* [DOCUMENTFRAGMENT]
---*---

Het laatste verwijt van [bedrijf A] aan [persoon B] houdt in dat hij de Swingfog te ver in de inlaatpijp heeft gestoken. De beluchtingsgaten in de vernevelingsbuis van de Swingfog zouden volgens [bedrijf A] buiten de inlaatpijp moeten blijven. Wanneer de vernevelingsbuis tot aan de aansluiting van de toevoerleiding van de werkstof in het inlaatpunt wordt gestoken, dan wordt de luchtstroom verstoord en ontstaat niet de juiste verneveling, maar kunnen grotere druppels van de ‘werkstof’ ontstaan, aldus [bedrijf A] . [bedrijf A] wijst in dit verband op informatie die I-TEK verkreeg van Pest-Tec, de leverancier van de Swingfog.
4.10.
[bedrijf B] heeft echter aangevoerd dat de toevoerleiding bij [bedrijf C] onder de ventilator is aangebracht. Wanneer de vernevelingsbuis niet tot aan de toevoerleiding van de werkzame stof in de doorvoerbuis wordt gebracht, kan het vernevelde middel volgens [bedrijf B] door (de druk van) de ventilatoren naar buiten worden geblazen in plaats van in de bewaarcel. Om die reden is het dieper inbrengen van de Swingfog in de inlaatpijp een goede werkwijze. Bovendien leidt, aldus [bedrijf B] , deze werkwijze slechts tot het eventueel ontstaan van grotere druppels, doordat in theorie de luchtstroom verstoord zou kunnen raken, maar deze mogelijkheid heeft zich volgens haar bij [persoon B] niet kunnen voordoen omdat de toevoerleiding van het gasapparaat een kleinere diameter heeft dan de doorvoerbuis. Ongeacht de exacte positie van de gaten in de vernevelingsbuis kan derhalve voldoende lucht worden aangezogen, aldus nog steeds [bedrijf B] .
4.11.

---*---

* [GEGEVENSOVERZICHT]
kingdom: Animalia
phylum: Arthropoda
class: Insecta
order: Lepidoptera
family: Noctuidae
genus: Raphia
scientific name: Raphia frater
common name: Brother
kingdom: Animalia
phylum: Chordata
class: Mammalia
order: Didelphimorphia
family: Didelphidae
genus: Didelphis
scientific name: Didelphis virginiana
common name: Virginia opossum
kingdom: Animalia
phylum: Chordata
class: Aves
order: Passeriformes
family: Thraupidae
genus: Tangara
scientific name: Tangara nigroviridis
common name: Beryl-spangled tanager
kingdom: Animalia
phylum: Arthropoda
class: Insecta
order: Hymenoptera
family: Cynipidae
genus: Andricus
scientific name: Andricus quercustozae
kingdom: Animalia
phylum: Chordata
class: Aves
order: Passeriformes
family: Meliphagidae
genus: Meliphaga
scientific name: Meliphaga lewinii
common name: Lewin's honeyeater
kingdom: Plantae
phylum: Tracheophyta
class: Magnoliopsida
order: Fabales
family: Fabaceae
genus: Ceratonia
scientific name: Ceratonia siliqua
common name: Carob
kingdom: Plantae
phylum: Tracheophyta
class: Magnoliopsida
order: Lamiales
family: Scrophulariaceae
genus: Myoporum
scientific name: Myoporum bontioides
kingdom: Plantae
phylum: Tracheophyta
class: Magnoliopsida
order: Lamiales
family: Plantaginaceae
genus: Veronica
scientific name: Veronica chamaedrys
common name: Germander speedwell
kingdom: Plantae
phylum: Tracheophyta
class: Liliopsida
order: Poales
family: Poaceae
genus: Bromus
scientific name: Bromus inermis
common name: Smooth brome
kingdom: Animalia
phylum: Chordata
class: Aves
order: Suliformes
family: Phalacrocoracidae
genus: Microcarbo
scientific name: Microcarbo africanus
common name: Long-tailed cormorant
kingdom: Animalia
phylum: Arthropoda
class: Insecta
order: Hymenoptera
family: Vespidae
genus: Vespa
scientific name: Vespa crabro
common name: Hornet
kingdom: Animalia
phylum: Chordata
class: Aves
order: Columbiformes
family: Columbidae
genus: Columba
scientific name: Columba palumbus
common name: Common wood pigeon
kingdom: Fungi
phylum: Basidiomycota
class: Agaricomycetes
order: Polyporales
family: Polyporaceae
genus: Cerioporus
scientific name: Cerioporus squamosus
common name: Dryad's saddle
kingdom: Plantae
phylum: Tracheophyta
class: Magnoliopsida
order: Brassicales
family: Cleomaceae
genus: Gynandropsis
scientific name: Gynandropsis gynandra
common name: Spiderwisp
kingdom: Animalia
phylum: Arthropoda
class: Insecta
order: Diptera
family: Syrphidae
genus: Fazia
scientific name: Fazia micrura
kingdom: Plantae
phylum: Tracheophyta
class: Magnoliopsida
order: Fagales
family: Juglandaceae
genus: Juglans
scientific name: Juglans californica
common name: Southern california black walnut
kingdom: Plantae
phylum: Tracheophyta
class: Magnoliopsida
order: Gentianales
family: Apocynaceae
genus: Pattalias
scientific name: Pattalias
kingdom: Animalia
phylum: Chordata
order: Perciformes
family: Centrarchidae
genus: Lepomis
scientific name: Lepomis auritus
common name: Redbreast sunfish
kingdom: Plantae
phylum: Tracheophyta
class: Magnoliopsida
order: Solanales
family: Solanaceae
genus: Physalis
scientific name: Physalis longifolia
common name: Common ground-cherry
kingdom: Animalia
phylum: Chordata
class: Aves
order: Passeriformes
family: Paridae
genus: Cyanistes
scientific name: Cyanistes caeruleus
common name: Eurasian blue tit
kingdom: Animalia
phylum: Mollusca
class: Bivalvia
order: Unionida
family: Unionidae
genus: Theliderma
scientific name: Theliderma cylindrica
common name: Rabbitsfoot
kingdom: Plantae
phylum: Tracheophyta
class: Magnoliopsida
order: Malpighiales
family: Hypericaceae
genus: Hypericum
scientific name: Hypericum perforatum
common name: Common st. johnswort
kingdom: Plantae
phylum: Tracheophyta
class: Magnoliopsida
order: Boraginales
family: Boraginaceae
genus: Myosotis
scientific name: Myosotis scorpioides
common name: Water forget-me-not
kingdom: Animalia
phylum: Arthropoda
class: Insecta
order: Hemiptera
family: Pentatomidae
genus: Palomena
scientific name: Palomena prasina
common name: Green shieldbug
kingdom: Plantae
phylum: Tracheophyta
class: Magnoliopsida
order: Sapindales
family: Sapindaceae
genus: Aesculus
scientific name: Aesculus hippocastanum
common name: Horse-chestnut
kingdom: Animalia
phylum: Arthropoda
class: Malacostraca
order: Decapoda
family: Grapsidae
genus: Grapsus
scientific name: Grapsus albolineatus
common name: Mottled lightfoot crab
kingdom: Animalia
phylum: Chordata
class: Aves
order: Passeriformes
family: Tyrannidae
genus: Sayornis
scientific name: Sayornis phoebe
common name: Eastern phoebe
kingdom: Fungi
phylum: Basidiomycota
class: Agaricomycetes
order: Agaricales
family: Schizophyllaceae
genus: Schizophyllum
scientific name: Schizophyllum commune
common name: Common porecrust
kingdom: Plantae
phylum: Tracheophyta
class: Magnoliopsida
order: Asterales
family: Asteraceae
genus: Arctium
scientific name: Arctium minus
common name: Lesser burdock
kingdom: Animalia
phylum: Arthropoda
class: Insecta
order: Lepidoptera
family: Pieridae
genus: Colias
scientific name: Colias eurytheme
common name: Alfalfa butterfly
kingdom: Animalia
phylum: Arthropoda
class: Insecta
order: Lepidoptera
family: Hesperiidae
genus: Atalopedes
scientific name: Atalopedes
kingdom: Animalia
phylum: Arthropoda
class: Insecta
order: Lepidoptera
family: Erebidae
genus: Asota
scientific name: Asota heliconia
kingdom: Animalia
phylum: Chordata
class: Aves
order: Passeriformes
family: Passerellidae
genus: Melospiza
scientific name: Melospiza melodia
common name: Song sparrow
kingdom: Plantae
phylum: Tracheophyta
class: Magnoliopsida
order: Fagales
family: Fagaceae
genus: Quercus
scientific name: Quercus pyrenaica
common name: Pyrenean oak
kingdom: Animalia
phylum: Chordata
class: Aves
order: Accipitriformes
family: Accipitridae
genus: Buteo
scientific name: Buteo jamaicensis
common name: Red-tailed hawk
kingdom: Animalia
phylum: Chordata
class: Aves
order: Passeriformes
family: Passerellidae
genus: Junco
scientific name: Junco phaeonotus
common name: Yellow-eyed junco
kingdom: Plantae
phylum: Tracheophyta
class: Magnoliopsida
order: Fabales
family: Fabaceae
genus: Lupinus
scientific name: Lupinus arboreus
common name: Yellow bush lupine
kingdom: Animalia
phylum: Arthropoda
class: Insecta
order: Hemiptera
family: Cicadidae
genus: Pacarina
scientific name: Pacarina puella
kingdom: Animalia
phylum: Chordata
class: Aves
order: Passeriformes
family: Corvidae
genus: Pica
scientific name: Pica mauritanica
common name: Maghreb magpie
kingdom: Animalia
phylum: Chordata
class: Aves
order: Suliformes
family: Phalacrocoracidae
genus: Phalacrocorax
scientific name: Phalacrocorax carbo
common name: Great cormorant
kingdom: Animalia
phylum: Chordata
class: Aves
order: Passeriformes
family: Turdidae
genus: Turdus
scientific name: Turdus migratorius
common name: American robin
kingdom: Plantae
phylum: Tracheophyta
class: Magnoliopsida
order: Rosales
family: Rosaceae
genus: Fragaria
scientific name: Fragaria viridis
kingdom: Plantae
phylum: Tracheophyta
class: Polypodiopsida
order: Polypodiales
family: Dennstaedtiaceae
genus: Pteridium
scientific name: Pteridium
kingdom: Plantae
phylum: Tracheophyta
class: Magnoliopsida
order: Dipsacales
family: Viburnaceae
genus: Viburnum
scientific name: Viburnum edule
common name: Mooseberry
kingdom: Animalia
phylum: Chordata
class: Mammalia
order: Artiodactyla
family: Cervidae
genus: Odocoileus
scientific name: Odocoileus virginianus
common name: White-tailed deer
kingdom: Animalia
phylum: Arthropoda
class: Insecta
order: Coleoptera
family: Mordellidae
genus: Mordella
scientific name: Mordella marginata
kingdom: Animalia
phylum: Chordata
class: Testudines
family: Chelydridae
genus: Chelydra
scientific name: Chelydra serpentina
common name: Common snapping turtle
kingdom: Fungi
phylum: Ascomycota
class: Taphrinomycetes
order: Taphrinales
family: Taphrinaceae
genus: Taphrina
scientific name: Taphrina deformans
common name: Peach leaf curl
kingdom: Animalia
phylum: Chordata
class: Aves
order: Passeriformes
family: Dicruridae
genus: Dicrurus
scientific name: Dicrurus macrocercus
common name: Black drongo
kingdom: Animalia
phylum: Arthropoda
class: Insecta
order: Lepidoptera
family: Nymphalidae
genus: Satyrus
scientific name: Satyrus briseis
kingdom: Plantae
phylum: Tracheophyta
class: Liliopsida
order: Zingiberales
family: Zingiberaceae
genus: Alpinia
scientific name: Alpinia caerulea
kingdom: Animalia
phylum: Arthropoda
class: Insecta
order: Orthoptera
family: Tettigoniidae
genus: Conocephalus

---*---

* [SCHRIFTELIJKE OPDRACHT A] Geef de alinea uit het documentfragment die begint met "Het laatste verwijt van [bedrijf A]" beknopt weer als opsomming, met behoud van de belangrijkste feiten.
* [SCHRIFTELIJKE OPDRACHT B] Geef het vervolg van het documentfragment over de inzet van de Swingfog, aansluitend op het laatst getoonde punt.

* [UITWERKING OPDRACHT A]
- [bedrijf A] verwijt [persoon B] ten slotte dat hij de Swingfog te ver in de inlaatpijp heeft gestoken.
- Volgens [bedrijf A] horen de beluchtingsgaten in de vernevelingsbuis buiten de inlaatpijp te blijven.
- Wordt de vernevelingsbuis tot aan de aansluiting van de toevoerleiding van de werkstof gestoken, dan raakt de luchtstroom verstoord. Er ontstaat dan geen juiste verneveling en er kunnen grotere druppels van de werkstof ontstaan.
- [bedrijf A] wijst hierbij op informatie die I-TEK van Pest-Tec heeft verkregen, de leverancier van de Swingfog.

* [UITWERKING OPDRACHT B]
Naar het oordeel van de rechtbank heeft [bedrijf B] daarmee voldoende gemotiveerd betwist dat [persoon B] op dit punt verwijtbaar onzorgvuldig zou hebben gehandeld en dat dit handelen tot de brand heeft geleid. [bedrijf A] heeft de juistheid van hetgeen door [bedrijf B] op dit punt is aangevoerd, niet weerlegd. Het verwijt van [bedrijf A] dat [persoon B] de Swingfog te ver in de inlaatpijp heeft gestoken, treft om de door [bedrijf B] aangevoerde redenen daarom eveneens geen doel.
4.12.
Omdat geen van de door [bedrijf A] aan [persoon B] (als niet ondergeschikte ingeschakeld door [bedrijf B] ) gemaakte verwijten steek houden, is aansprakelijkheid van [bedrijf B] niet aan de orde. Het verstekvonnis zal dan ook worden vernietigd. De vorderingen van [bedrijf A] zullen alsnog worden afgewezen.
4.13.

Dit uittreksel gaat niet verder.